We strongly recommend that companies take the time to properly account for each credit card transaction separately.[2] By categorizing everything, all of your transactions will be assigned to the proper expense bucket and vendor, leaving you with more clarity on your spending and streamlining other parts of your financial reporting process.
Conclusion
Your financial statements are a tool that can be used to help you make better, more informed business decisions. But informed decisions cannot be made if your books are a mess. While some clean up should be done with the help of a professional, there are some things you can and should take on yourself. By focusing on creating better habits with these three common mistakes, you will set yourself up for better, more transparent financial reporting. And remember, putting off correcting your books is a terrible mistake that will cost you dearly in the long run.
If you need help fixing your books or would like to discuss how you might improve your financial reporting process, we would love to help. professionals have over 15 years of experience developing and reporting on key financial metrics and have helped hundreds of firms grow and improve their business. Give us a call at 303.249.4687 or email Christina at christina@gemsbokconsulting.com to set up a time to discuss your business and its goals.
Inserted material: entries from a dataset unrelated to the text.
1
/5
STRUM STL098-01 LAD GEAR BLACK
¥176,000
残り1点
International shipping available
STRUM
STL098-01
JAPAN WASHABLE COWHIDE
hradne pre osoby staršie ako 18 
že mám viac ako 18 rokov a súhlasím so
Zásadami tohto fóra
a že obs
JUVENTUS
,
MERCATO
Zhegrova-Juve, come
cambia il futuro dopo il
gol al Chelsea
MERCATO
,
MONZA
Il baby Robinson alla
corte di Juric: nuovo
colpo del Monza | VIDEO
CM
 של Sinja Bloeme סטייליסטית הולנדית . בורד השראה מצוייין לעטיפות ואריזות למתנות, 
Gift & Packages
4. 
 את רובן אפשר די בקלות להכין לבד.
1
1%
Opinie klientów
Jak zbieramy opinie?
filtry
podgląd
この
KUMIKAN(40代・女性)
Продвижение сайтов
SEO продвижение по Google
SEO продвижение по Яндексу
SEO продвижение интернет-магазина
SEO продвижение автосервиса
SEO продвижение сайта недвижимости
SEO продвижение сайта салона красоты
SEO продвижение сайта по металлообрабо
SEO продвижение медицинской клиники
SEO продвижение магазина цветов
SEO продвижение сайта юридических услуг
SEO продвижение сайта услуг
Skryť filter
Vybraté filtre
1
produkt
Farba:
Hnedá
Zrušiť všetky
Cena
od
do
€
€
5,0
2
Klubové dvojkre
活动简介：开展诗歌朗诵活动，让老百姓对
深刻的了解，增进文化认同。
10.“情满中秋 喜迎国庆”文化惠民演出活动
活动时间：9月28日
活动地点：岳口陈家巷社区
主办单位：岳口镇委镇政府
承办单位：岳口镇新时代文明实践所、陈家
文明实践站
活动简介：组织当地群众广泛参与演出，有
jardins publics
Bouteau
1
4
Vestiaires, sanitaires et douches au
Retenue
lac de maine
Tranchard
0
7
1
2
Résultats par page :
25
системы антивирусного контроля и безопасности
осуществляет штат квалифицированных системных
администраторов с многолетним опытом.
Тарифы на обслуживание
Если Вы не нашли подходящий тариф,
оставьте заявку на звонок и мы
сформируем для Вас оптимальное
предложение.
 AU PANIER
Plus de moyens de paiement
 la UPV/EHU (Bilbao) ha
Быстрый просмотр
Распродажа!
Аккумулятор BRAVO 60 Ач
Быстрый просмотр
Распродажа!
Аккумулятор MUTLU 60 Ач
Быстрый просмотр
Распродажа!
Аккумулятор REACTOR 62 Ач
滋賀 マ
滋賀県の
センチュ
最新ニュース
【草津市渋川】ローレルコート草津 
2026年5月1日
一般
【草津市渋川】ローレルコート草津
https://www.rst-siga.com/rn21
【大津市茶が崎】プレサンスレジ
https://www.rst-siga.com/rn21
Christina Griggs is a financial expert and spreadsheet maven that has spent her entire life in and around the business world. Christina has worked as a short-interest trader in London, as an investment advisor with Dean Witter (now JP Morgan), as CFO for a corporate housing firm and CFO for an eCommerce marketing agency. This experience, along with her client work at Gemsbok allows her to continue to cultivate her enthusiasm for financial analysis. Visit our website or contact us for more information on our firm and services.
[1] A good test in QuickBooks is to switch the balance sheet to a cash basis – both accounts payable and accounts receivable should go to zero – the only exception is when there is an outstanding credit.
[2] This can be done two ways. First, you can download the transactions from your bank and then categorize them in your accounting software accordingly. While this may seem like the most efficient way to enter in the transactions, it often can be more time consuming. The reason for this is that many stores have their own store number or identifier and the software recognizes them as different transactions, leaving you to enter each one individually. Alternatively, it may be simpler to enter the transactions manually. In QuickBooks, this is done through “Enter Credit Card Charges” under the banking function.